_ABOUT THIS TASK_
Pictures are to be left out. Copy exactly, and only, the lines from the start of the entries below to the line with "While logged into", both included.
[RECORDS SHOWN — start]
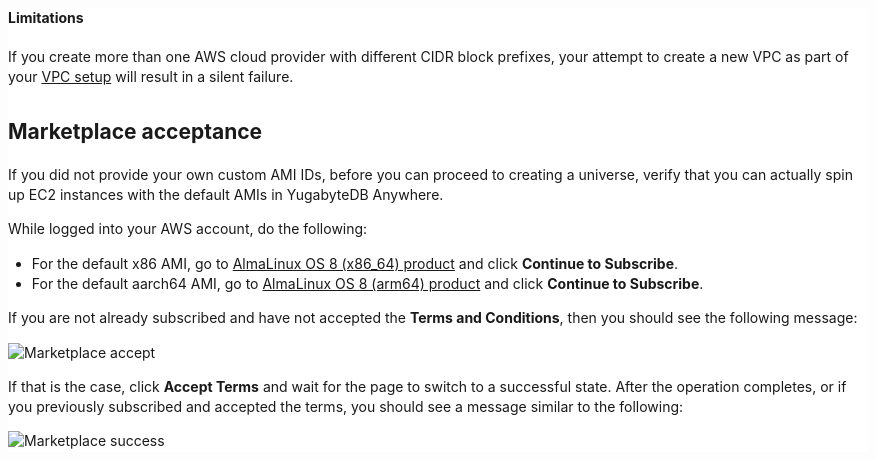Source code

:

#### Limitations

If you create more than one AWS cloud provider with different CIDR block prefixes, your attempt to create a new VPC as part of your [VPC setup](#vpc-setup) will result in a silent failure.

## Marketplace acceptance

If you did not provide your own custom AMI IDs, before you can proceed to creating a universe, verify that you can actually spin up EC2 instances with the default AMIs in YugabyteDB Anywhere.

While logged into your AWS account, do the following:

- For the default x86 AMI, go to [AlmaLinux OS 8 (x86_64) product](https://aws.amazon.com/marketplace/pp/prodview-mku4y3g4sjrye) and click **Continue to Subscribe**.
- For the default aarch64 AMI, go to [AlmaLinux OS 8 (arm64) product](https://aws.amazon.com/marketplace/pp/prodview-zgsymdwitnxmm) and click **Continue to Subscribe**.

If you are not already subscribed and have not accepted the **Terms and Conditions**, then you should see the following message:

![Marketplace accept](/images/ee/aws-setup/marketplace-accept.png)

If that is the case, click **Accept Terms** and wait for the page to switch to a successful state. After the operation completes, or if you previously subscribed and accepted the terms, you should see a message similar to the following:

![Marketplace success](/images/ee/aws-setup/marketplace-success-almalinux.png)
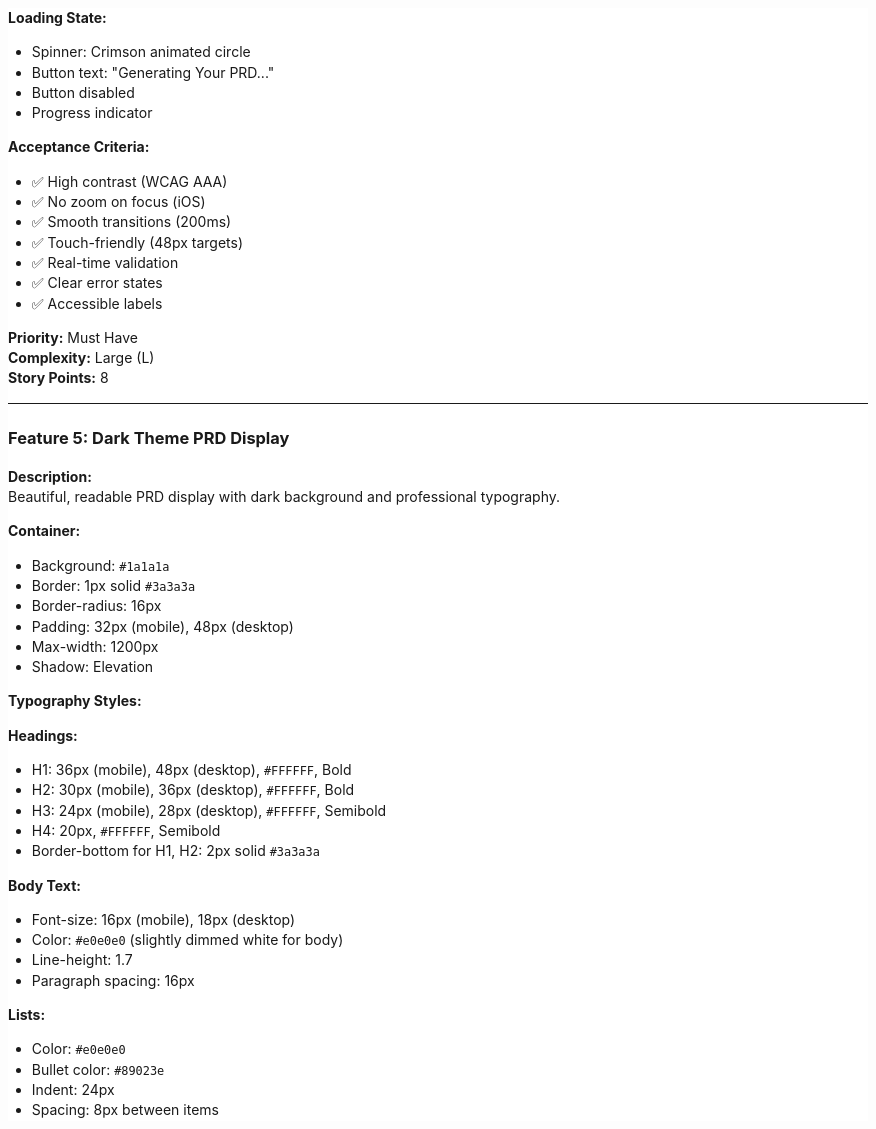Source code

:**Loading State:**
- Spinner: Crimson animated circle
- Button text: "Generating Your PRD..."
- Button disabled
- Progress indicator

**Acceptance Criteria:**
- ✅ High contrast (WCAG AAA)
- ✅ No zoom on focus (iOS)
- ✅ Smooth transitions (200ms)
- ✅ Touch-friendly (48px targets)
- ✅ Real-time validation
- ✅ Clear error states
- ✅ Accessible labels

**Priority:** Must Have  
**Complexity:** Large (L)  
**Story Points:** 8

---

### Feature 5: Dark Theme PRD Display

**Description:**  
Beautiful, readable PRD display with dark background and professional typography.

**Container:**
- Background: `#1a1a1a`
- Border: 1px solid `#3a3a3a`
- Border-radius: 16px
- Padding: 32px (mobile), 48px (desktop)
- Max-width: 1200px
- Shadow: Elevation

**Typography Styles:**

**Headings:**
- H1: 36px (mobile), 48px (desktop), `#FFFFFF`, Bold
- H2: 30px (mobile), 36px (desktop), `#FFFFFF`, Bold
- H3: 24px (mobile), 28px (desktop), `#FFFFFF`, Semibold
- H4: 20px, `#FFFFFF`, Semibold
- Border-bottom for H1, H2: 2px solid `#3a3a3a`

**Body Text:**
- Font-size: 16px (mobile), 18px (desktop)
- Color: `#e0e0e0` (slightly dimmed white for body)
- Line-height: 1.7
- Paragraph spacing: 16px

**Lists:**
- Color: `#e0e0e0`
- Bullet color: `#89023e`
- Indent: 24px
- Spacing: 8px between items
[RECORDS SHOWN — finish]
_EXERCISE RESULT_
Source code

:

#### Limitations

If you create more than one AWS cloud provider with different CIDR block prefixes, your attempt to create a new VPC as part of your [VPC setup](#vpc-setup) will result in a silent failure.

## Marketplace acceptance

If you did not provide your own custom AMI IDs, before you can proceed to creating a universe, verify that you can actually spin up EC2 instances with the default AMIs in YugabyteDB Anywhere.

While logged into your AWS account, do the following:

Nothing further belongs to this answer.